When DeMarco had arrived at her home, she’d been on her knees in her backyard, tugging and hacking at some aggressive, quick-growing vine. The vine appeared to have tunneled beneath a neighbor’s fence and was now strangling one of Emma’s fragile plants. DeMarco knew that Emma employed gardeners—with the size of her yard, she needed professional help—but she was not above personally defending her territory when leafy predators invaded.
She stopped attacking the vine long enough to hear what Lydia Morelli had told DeMarco, and then listened in dismay to Mahoney’s reaction to Lydia’s story. Now she stood, the machete hanging from her hand, glaring at DeMarco. The knee pads and vest, combined with the straw hat, made her look like some sort of bloodthirsty Asian warrior.

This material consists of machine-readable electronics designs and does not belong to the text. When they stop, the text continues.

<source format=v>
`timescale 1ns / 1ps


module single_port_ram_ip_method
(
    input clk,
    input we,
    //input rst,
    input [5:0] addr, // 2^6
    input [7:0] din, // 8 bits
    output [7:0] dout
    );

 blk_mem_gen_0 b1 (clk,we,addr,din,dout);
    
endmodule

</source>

“Damn it all, Joe,” she said. “Lydia tells you that her husband molested her child and instead of helping her, you tell Mahoney. Jesus! I just feel like, like . . .”
DeMarco thought for a moment—probably his imagination—that she was beginning to raise the machete.

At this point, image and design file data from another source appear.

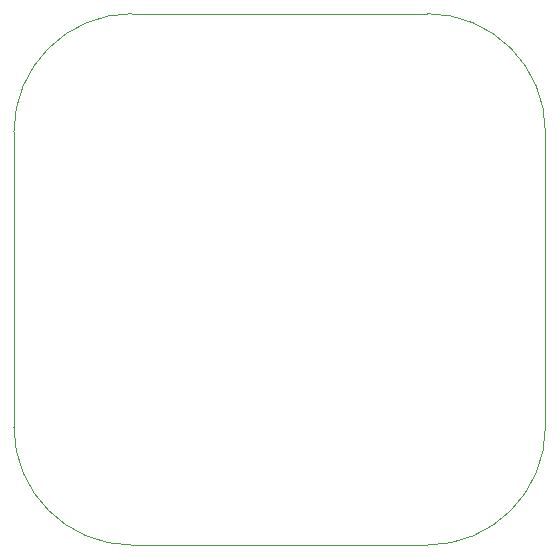
<source format=gko>
G04 #@! TF.FileFunction,Profile,NP*
%FSLAX46Y46*%
G04 Gerber Fmt 4.6, Leading zero omitted, Abs format (unit mm)*
G04 Created by KiCad (PCBNEW (2014-11-17 BZR 5289)-product) date Wed 28 Oct 2015 02:20:07 PM EDT*
%MOMM*%
G01*
G04 APERTURE LIST*
%ADD10C,0.100000*%
G04 APERTURE END LIST*
D10*
X190000000Y-112500000D02*
G75*
G03X200000000Y-122500000I10000000J0D01*
G01*
X200000000Y-77500000D02*
G75*
G03X190000000Y-87500000I0J-10000000D01*
G01*
X235000000Y-87500000D02*
G75*
G03X225000000Y-77500000I-10000000J0D01*
G01*
X225000000Y-122500000D02*
G75*
G03X235000000Y-112500000I0J10000000D01*
G01*
X235000000Y-87500000D02*
X235000000Y-112500000D01*
X190000000Y-87500000D02*
X190000000Y-112500000D01*
X200000000Y-77500000D02*
X225000000Y-77500000D01*
X200000000Y-122500000D02*
X225000000Y-122500000D01*
M02*

</source>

“Emma,” he said, “I work for Mahoney. He’s my boss.”
“What the hell does that have to do with anything?” she said. DeMarco knew she was serious; he was convinced that Emma had never compromised a principle in her life.
“So why are you here?” she said. “Are you looking for advice? Asking for absolution? What?”
“No, I’m not asking for absolution, goddamnit,” DeMarco said. She was starting to piss him off.
“Then what?”
“I don’t know,” DeMarco said. And he didn’t. He didn’t feel right about dropping the investigation but at the same time he couldn’t really be sure that Lydia’s accusations were true. The way she drank, the lack of evidence, her bitterness toward her husband . . . it was impossible to be certain. And if she
was
telling the truth, she was holding things back, not telling him enough so that he could help her or protect himself. So maybe he wasn’t looking for absolution as Emma had put it, but maybe he was looking for someone to say that it was just possible that Mahoney was right and that Lydia’s story was the product of a disturbed and addicted mind.
He had obviously come to the wrong person.
“Aw, forget it. I’ll see you later,” he said.
She didn’t answer. She turned her back to him, dropped to her knees, and began to hack again at the offending creeper.
DeMarco thought he could hear the vine scream as he walked away.